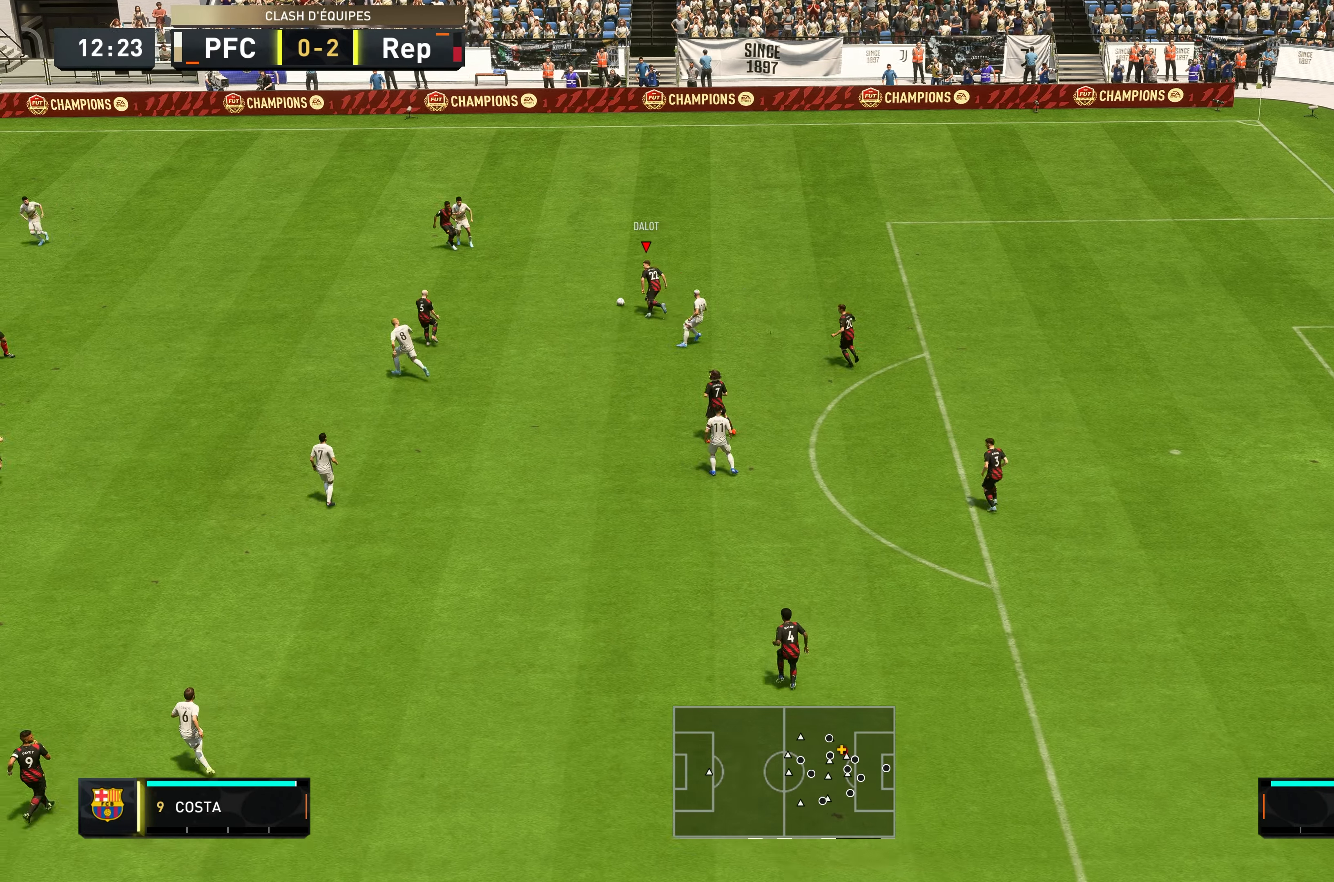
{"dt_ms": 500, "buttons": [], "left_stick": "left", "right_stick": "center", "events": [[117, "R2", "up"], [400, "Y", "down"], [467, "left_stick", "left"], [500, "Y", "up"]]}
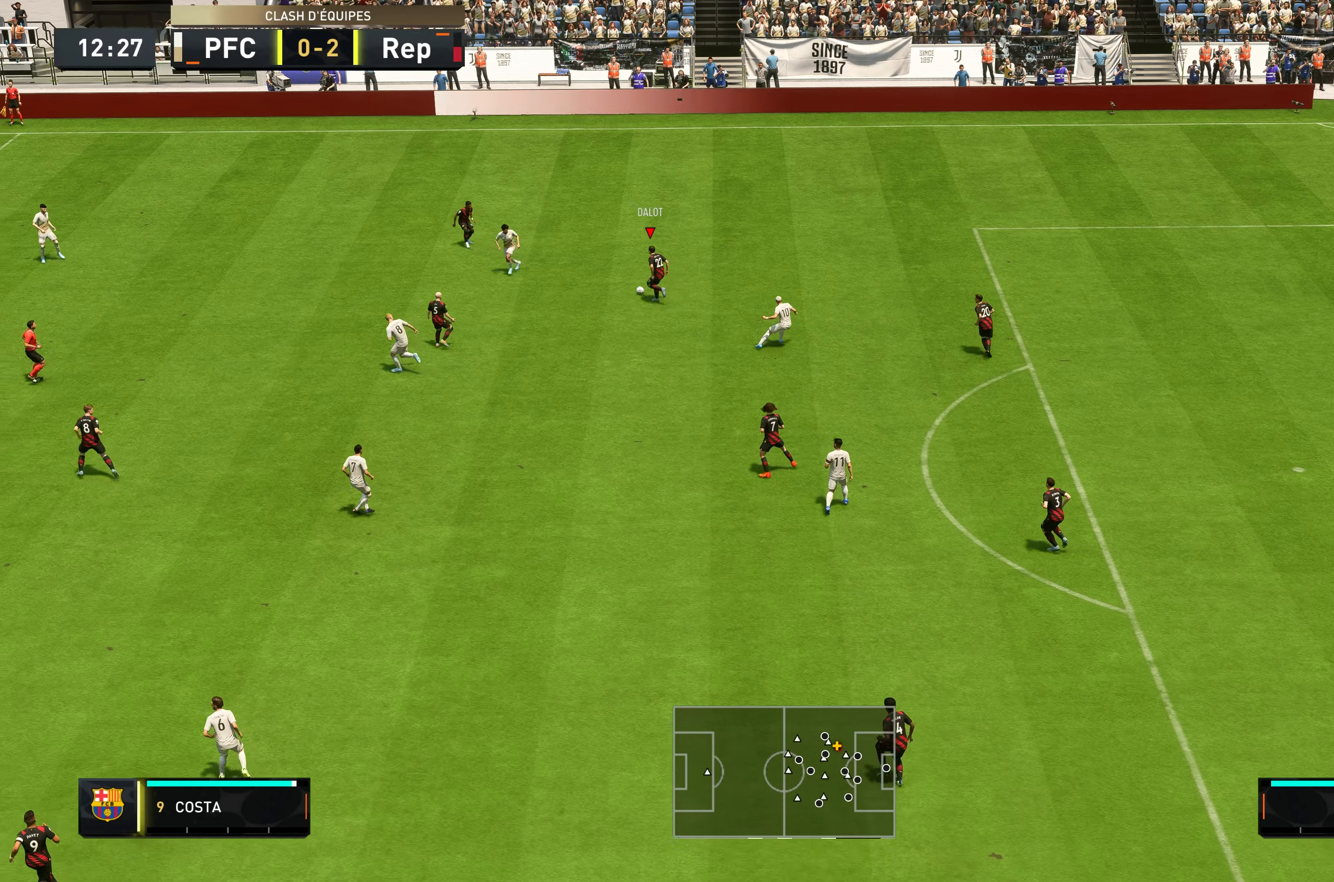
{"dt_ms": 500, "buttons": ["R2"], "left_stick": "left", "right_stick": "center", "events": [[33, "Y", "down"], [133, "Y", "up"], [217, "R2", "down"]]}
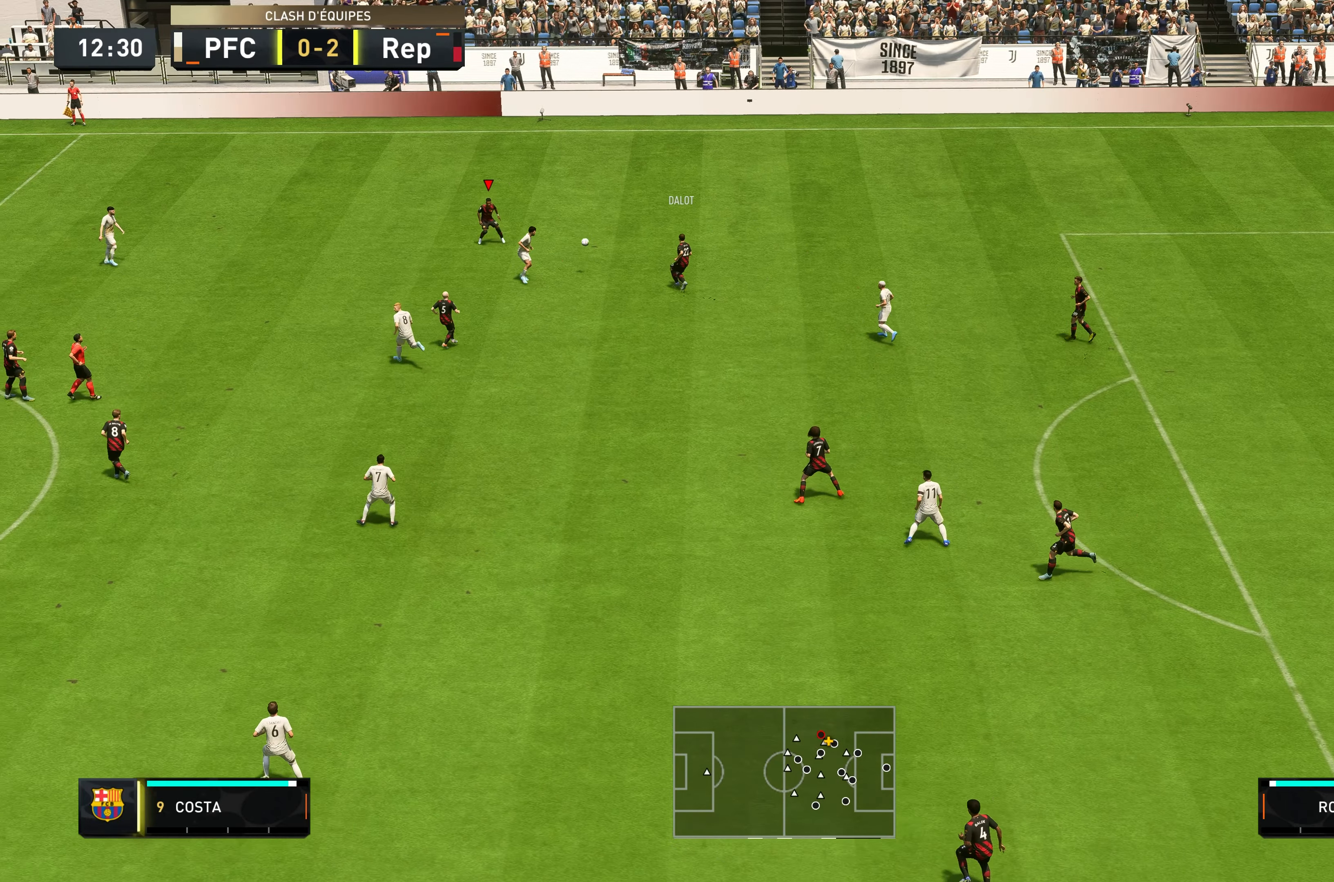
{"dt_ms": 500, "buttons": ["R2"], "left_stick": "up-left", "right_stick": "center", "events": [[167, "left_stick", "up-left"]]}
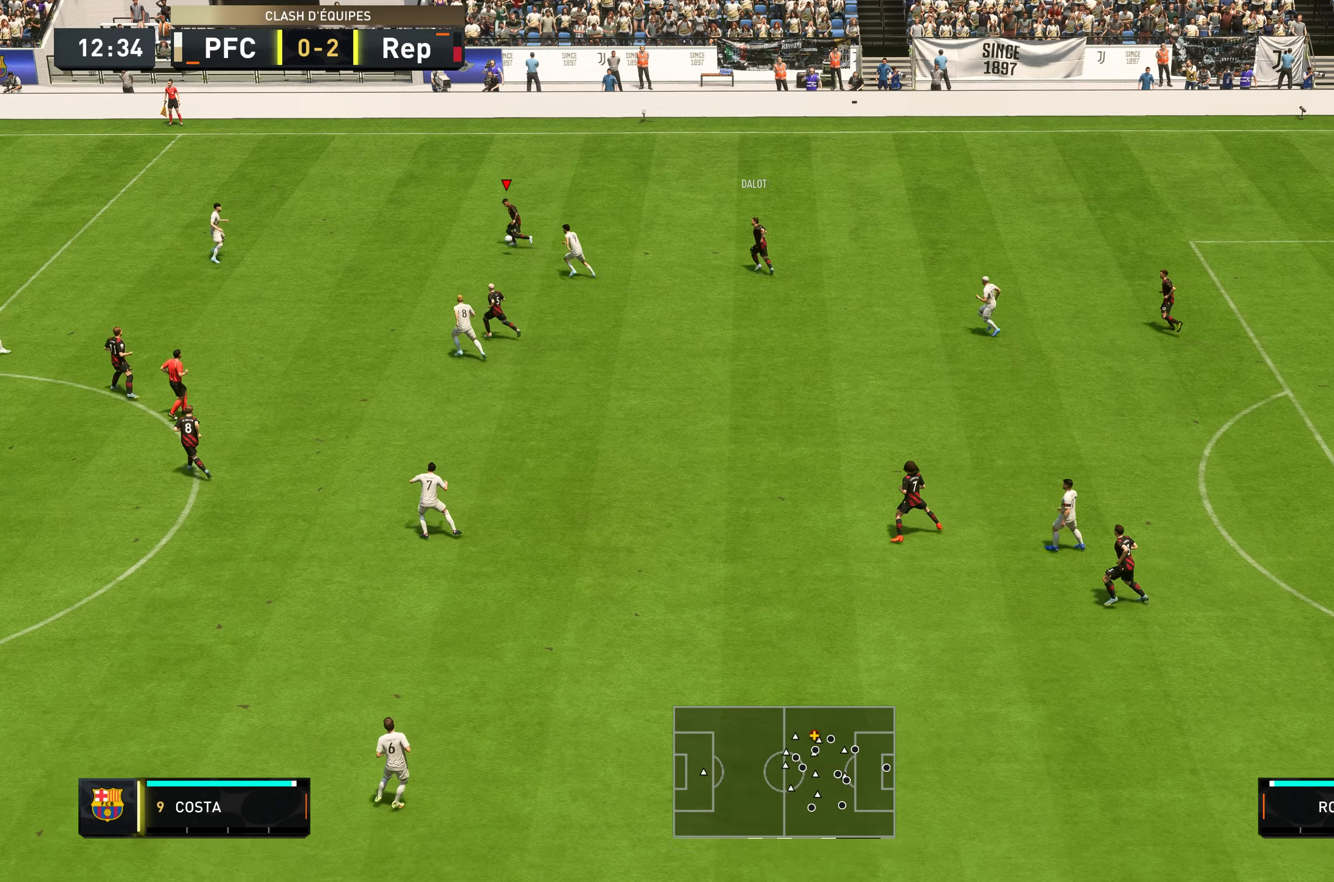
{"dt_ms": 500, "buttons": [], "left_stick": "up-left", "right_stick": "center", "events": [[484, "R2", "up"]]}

—————

### Exercise objective
Pictures are to be dropped, and the remaining data set down exactly.

### Exercise answer
{"dt_ms": 500, "buttons": [], "left_stick": "left", "right_stick": "center", "events": [[117, "R2", "up"], [400, "Y", "down"], [467, "left_stick", "left"], [500, "Y", "up"]]}
{"dt_ms": 500, "buttons": ["R2"], "left_stick": "left", "right_stick": "center", "events": [[33, "Y", "down"], [133, "Y", "up"], [217, "R2", "down"]]}
{"dt_ms": 500, "buttons": ["R2"], "left_stick": "up-left", "right_stick": "center", "events": [[167, "left_stick", "up-left"]]}
{"dt_ms": 500, "buttons": [], "left_stick": "up-left", "right_stick": "center", "events": [[484, "R2", "up"]]}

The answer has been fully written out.